### AUFGABENSTELLUNG
Schreib aus dem Beitrag zur Jahreslosung 2020 den Abschnitt von „Die ökumenische Jahreslosung“ bis „im Stande ist.“ wörtlich ab.

─── SEITENTEXT

Buchbeitrag zur Jahreslosung 2020

Die ökumenische Jahreslosung für das Jahr 2020, sicherlich einer der bekannteren Bibelverse, ist mir zugegebenermaßen besonders sympathisch. Diese enge Verbindung von Glaubensbekenntnis und Zweifel ist so ungemein menschlich und kommt mir gerade darin sehr nahe. Ausgesprochen – oder vielmehr ausgerufen – wird dieser Satz vom völlig verzweifelten Vater eines schwerkranken Kindes, dem niemand mehr zu helfen im Stande ist.

Dankbar räume ich ein, dass mir derartige Situationen tiefer Verzweiflung bisher erspart geblieben sind. Dennoch erahne ich als Vater von vier Kindern, wie groß die Verzweiflung des Vaters gewesen sein muss. Ich denke dabei auch an meine Besuche in Kinderhospizen und in den Palliativstationen von Kinderkliniken zurück, in denen Großartiges geleistet wird, um Kindern, aber auch ihren oft verzweifelten Angehörigen, bestmöglich beizustehen.

Ich glaube; hilf meinem Unglauben. Durchaus vertraut ist mir aber auch diese Nähe von Glaubenshoffnung und Zweifel. Das Glaubensbekenntnis des verzweifelten Vaters kennt keine triumphalistische Glaubensgewissheit. Wie oft habe ich, nicht zuletzt in meinen Studentenzeiten, erlebt, dass kraftstrotzender Glaube, vielleicht auch nur vermeintlich kraftstrotzender Glaube, einige Jahre später der kompletten Abwendung vom Glauben gewichen ist. Wer Zweifel nicht zulässt, sie sich selbst nicht eingestehen kann, der droht schnell von ihnen überrollt zu werden, wenn Wünsche und Hoffnungen keine Erfüllung erfahren, Nackenschläge und Enttäuschungen das eigene Leben erschüttern.

Doch auch in seinem Zweifel ist dieser Vater ein Glaubensvorbild. Denn er sagt ja gerade nicht: „Ich glaube; nein, ich kann nicht glauben!“. So wie er seinen Glauben auf Gott, auf sein Gegenüber Jesus setzt, so wirft er auch seinen Unglauben auf ihn: hilf meinem Unglauben! Selbst in der größten Not und Anfechtung wird so etwas wie eine „Notration“ seines Glaubens aktiviert, die ihn seinen Unglauben mit dem Ruf nach Hilfe verbinden lässt.

──────
─── BEREITGESTELLTES MATERIAL

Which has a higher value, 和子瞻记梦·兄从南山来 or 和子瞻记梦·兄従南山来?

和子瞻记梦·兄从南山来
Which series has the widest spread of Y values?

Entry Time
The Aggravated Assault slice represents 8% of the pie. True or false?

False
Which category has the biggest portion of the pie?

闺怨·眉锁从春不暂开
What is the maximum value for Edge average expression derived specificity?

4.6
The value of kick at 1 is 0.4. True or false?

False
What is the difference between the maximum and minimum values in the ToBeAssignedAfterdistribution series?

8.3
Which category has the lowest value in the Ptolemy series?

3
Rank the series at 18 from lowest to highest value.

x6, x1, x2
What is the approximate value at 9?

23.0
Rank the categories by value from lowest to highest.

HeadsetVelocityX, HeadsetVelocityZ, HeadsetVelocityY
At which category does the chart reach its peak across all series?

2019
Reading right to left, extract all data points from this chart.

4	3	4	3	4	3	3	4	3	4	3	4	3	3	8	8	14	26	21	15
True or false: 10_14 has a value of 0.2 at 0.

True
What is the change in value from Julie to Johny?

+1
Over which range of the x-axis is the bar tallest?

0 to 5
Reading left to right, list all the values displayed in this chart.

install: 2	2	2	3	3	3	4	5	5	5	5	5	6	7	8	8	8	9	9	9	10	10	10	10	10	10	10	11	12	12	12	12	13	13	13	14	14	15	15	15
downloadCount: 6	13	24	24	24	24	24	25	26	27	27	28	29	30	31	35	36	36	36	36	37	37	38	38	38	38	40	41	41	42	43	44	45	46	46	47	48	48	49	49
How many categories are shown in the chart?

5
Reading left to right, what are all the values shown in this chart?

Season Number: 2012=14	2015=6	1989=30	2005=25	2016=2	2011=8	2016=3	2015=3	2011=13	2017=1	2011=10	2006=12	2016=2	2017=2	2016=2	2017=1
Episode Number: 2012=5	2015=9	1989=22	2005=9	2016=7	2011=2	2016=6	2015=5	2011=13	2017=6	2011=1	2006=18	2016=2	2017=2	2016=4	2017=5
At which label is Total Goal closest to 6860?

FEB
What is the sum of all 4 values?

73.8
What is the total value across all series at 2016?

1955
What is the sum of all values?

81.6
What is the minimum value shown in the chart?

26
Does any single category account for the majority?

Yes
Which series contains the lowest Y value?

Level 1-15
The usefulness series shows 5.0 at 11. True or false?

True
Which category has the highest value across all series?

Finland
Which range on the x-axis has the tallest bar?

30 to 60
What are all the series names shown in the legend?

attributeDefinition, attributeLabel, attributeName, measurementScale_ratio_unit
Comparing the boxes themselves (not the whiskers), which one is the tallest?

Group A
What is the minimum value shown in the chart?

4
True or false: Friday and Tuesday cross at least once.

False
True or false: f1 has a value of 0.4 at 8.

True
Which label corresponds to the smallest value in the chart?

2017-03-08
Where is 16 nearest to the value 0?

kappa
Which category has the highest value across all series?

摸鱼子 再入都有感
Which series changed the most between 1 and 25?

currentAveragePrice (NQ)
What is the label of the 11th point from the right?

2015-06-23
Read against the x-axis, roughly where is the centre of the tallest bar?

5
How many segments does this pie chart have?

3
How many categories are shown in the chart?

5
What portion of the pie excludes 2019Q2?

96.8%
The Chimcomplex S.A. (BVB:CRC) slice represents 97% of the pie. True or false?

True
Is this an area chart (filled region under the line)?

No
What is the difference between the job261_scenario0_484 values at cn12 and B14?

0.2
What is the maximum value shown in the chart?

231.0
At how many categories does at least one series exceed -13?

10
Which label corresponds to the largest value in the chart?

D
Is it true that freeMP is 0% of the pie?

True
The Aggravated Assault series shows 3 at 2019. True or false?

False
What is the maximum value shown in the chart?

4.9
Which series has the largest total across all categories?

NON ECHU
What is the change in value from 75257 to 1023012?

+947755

──────

### LÖSUNG
Die ökumenische Jahreslosung für das Jahr 2020, sicherlich einer der bekannteren Bibelverse, ist mir zugegebenermaßen besonders sympathisch. Diese enge Verbindung von Glaubensbekenntnis und Zweifel ist so ungemein menschlich und kommt mir gerade darin sehr nahe. Ausgesprochen – oder vielmehr ausgerufen – wird dieser Satz vom völlig verzweifelten Vater eines schwerkranken Kindes, dem niemand mehr zu helfen im Stande ist.